**QUOTED PASSAGE:**
***

Oh I see the issue - it is trying to use my public IP to connect (redacted).
When I try to ping (to get an ip from name) zookeeper from a busybox instance I get the local svc IP
kubectl run -i --tty busybox --image=busybox --restart=Never -- sh
If you don't see a command prompt, try pressing enter.
/ # ping zookeeper.default.svc.cluster.local
PING zookeeper.default.svc.cluster.local (10.43.81.81): 56 data bytes
When I get a shell on a zookeeper instance and ping the local svc I get my router (with a dns rebind attack warning). I'll try bouncing coredns.
I'm trying to deploy zookeeper and kafka using this guide:
https://docs.bitnami.com/tutorials/deploy-scalable-kafka-zookeeper-cluster-kubernetes/
I am stuck on stage two where kafka is deployed using:
helm install kafka bitnami/kafka --set zookeeper.enabled=false --set replicaCount=3 --set externalZookeeper.servers=zookeeper.default.svc.cluster.local
I get the following log output as I understand to mean that zookeeper could not be reached - but when I start a busybox session I can see that zookeeper svc hostname resolves to an IP - can someone help me understand what is going wrong? The error seems to point to SASL authentication but isn't plaintext used by default?

***

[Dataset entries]

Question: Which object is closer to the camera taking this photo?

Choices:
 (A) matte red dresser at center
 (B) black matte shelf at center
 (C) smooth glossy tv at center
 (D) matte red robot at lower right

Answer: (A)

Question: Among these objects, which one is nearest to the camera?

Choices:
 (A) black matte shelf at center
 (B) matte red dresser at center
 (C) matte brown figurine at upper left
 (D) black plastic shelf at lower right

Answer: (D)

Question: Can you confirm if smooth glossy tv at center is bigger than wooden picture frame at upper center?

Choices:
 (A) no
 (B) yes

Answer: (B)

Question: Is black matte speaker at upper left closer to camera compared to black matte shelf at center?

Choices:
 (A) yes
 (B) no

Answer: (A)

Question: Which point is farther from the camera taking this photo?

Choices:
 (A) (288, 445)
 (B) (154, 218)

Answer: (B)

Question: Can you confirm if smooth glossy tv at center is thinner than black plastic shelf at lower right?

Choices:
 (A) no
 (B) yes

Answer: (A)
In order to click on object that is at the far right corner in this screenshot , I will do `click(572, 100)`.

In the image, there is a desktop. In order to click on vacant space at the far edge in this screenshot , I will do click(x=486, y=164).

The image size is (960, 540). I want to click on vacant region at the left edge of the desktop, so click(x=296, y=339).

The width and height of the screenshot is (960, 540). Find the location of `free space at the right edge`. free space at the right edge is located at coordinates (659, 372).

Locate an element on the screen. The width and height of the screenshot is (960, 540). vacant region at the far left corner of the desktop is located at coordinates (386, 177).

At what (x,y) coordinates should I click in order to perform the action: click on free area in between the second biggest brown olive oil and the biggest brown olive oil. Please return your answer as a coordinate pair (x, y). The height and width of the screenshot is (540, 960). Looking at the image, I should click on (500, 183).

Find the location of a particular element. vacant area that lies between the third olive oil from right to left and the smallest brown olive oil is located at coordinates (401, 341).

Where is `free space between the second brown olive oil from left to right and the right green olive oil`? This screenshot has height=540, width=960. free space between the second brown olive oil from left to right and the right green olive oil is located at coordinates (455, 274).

***

**EXERCISE BRIEF:** Please retype the Kafka deployment post above, from "Oh I see the" up to and including "try bouncing coredns.".

**EXPECTED ANSWER:**
Oh I see the issue - it is trying to use my public IP to connect (redacted).
When I try to ping (to get an ip from name) zookeeper from a busybox instance I get the local svc IP
kubectl run -i --tty busybox --image=busybox --restart=Never -- sh
If you don't see a command prompt, try pressing enter.
/ # ping zookeeper.default.svc.cluster.local
PING zookeeper.default.svc.cluster.local (10.43.81.81): 56 data bytes
When I get a shell on a zookeeper instance and ping the local svc I get my router (with a dns rebind attack warning). I'll try bouncing coredns.